A minha mâe, a quem ele chamava a "senhora grande", quando eu saia ao mato, sempre lhe dizia: "cuida bem o menino, porque se lhe acontece alguma coisa eu mato-te. Tu és o responsável dele"
E Fombe sempre tomou essa brincadeira como uma ordem, e tomava a peito essa responsabilidade. Para dizer-lhes a verdade e´até com um pouco de vergonha, quando eu tinha que ir à casa de banho, o Fombe ia comigo e estava aí por perto, até que eu terminava com o papel na mâo. Durante os frios dias dos Julhos e Agostos africanos ele que sempre me levava um café à cama, enquando eu tomava o meu café, ele até me calcava as peúgas de lâ para que eu nâo pisasse o châo, em quanto me punhas as botas.
Era uma delícia ouvi-lo contar as suas historias de caça pelas noites sentados ao lado do fogo. Eu quando era miudo e ia à caça, adormecia ouvindo aquela voz cadenciosa que ia contando aos presentes, as peripécias de alguma caçada que ele tinha feito.
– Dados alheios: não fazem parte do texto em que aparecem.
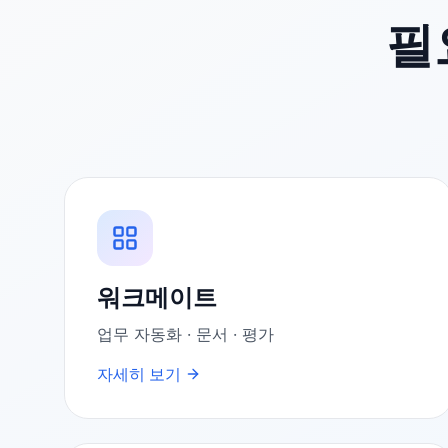
필
워크메이트
업무 자동화 · 문서 · 평가
자세히 보기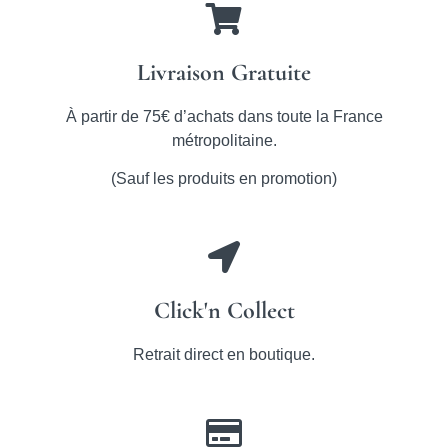
Livraison Gratuite
À partir de 75€ d’achats dans toute la France
métropolitaine.
(Sauf les produits en promotion)
Click'n Collect
Retrait direct en boutique.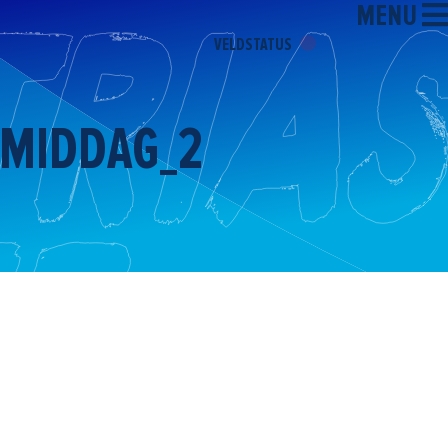
MENU
VELDSTATUS
 MIDDAG_2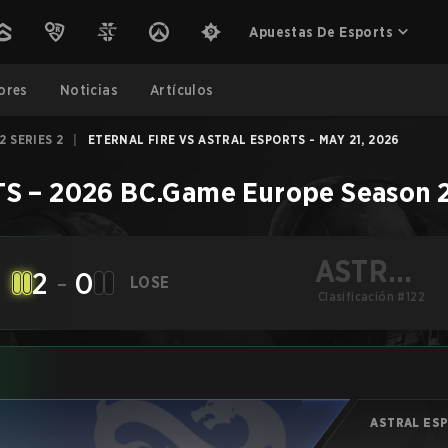
Apuestas De Esports
ores
Noticias
Artículos
 SERIES 2
|
ETERNAL FIRE VS ASTRAL ESPORTS - MAY 21, 2026
TS
–
2026 BC.Game Europe Season 2
ASTRAL
2
-
0
LOSE
ESPORTS
Clasificación #122
ASTRAL ES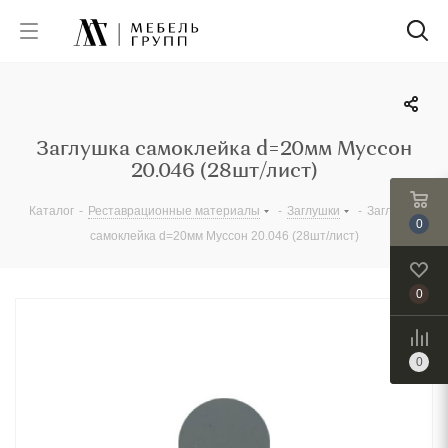
Заглушка самоклейка d=20мм Муссон
20.046 (28шт/лист)
Каталог
-
Реставрационные материалы
-
Заглушки
-
Заглушка
0
самоклейка d=20мм Муссон 20.046 (28шт/лист)
0
0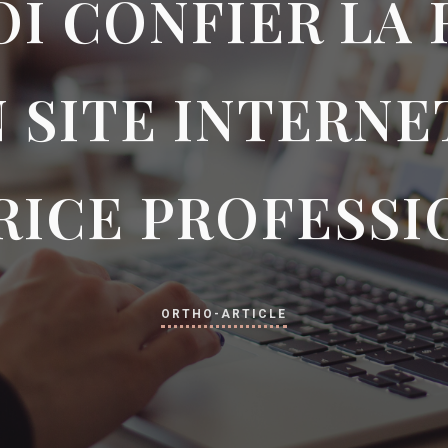
I CONFIER LA
 SITE INTERNE
ICE PROFESSI
ORTHO-ARTICLE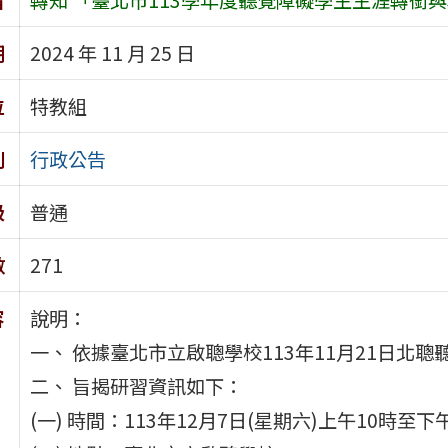
期
2024 年 11 月 25 日
位
特教組
別
行政公告
級
普通
數
271
容
說明：
一、 依據臺北市立啟聰學校113年11月21日北聰聽字
二、 旨揭研習資訊如下：
(一) 時間：113年12月7日(星期六)上午10時至下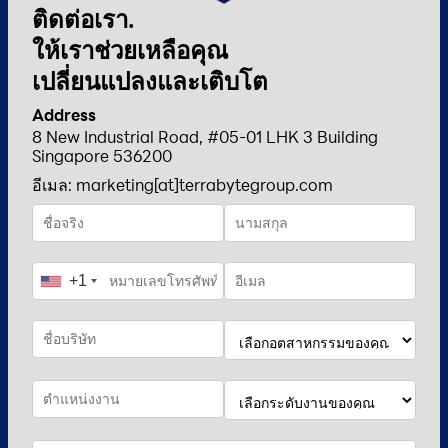
ติดต่อเรา.
ให้เราช่วยเหลือคุณ
เปลี่ยนแปลงและเติบโต
Address
8 New Industrial Road, #05-01 LHK 3 Building
Singapore 536200
อีเมล: marketing[at]terrabytegroup.com
+1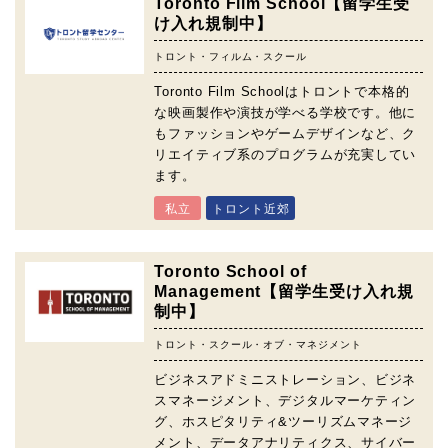
Toronto Film School【留学生受
け入れ規制中】
トロント・フィルム・スクール
Toronto Film Schoolはトロントで本格的
な映画製作や演技が学べる学校です。他に
もファッションやゲームデザインなど、ク
リエイティブ系のプログラムが充実してい
ます。
私立
トロント近郊
Toronto School of
Management【留学生受け入れ規
制中】
トロント・スクール・オブ・マネジメント
ビジネスアドミニストレーション、ビジネ
スマネージメント、デジタルマーケティン
グ、ホスピタリティ&ツーリズムマネージ
メント、データアナリティクス、サイバー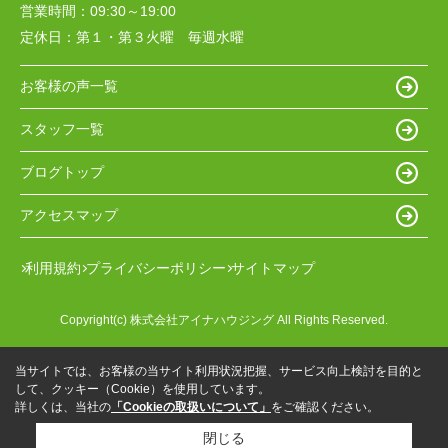
営業時間：
09:30～19:00
定休日：
第１・第３火曜 毎週水曜
お客様の声一覧
スタッフ一覧
ブログトップ
アクセスマップ
利用規約
プライバシーポリシー
サイトマップ
Copyright(c) 株式会社アイナハウジング All Rights Reserved.
当サイトでは、お客様の当サイト利用状況把握、サービス向上検討を目的と
して、クッキー（Cookie）を使用しています。
詳しくは、当社の
「Cookieの取扱いについて」
をご確認ください。
閉じる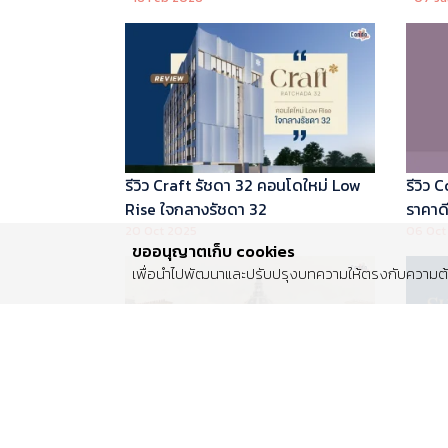
บริหารโดย Marriott International
รีวิว Craft รัชดา 32 คอนโดใหม่ Low
รีวิว
Rise ใจกลางรัชดา 32
ราคาดี 
20 Oct 2025
06 Oct
ขออนุญาตเก็บ cookies
เพื่อนำไปพัฒนาและปรับปรุงบทความให้ตรงกับความต้อ
รีวิว Centro พระราม 2 บ้านเดี่ยวซีรีส์
รีวิว 
ใหม่ ติดถนนพระราม 2 ใกล้วงแหวน
Luxur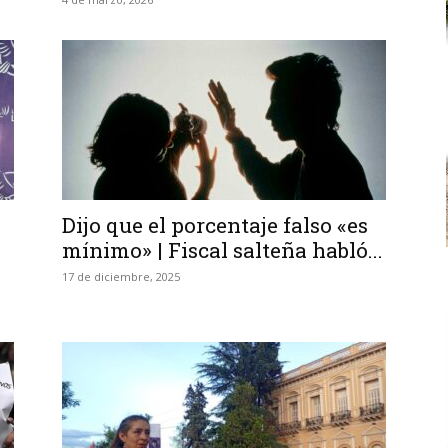
Dijo que el porcentaje falso «es
mínimo» | Fiscal salteña habló...
17 de diciembre, 2025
Acompanhou-me a muitos lugares de África, Quando alguma vez fui caçar para as varias companhias com quem caçei, uma das exigencias que eu fazia, era que Fombe sempre seria o meu pisteiro e o FELIX o meu chofer.
Co m estes dois eu podia ir ao fim do mundo, podia caçar desde os grandes elefantes até aos dik-diks mais pequenos.
Total para mim, FOMBE foi o homem que me formou, que me criou, que me cuidou, uma pessoa a quem tive um carinho muito especial.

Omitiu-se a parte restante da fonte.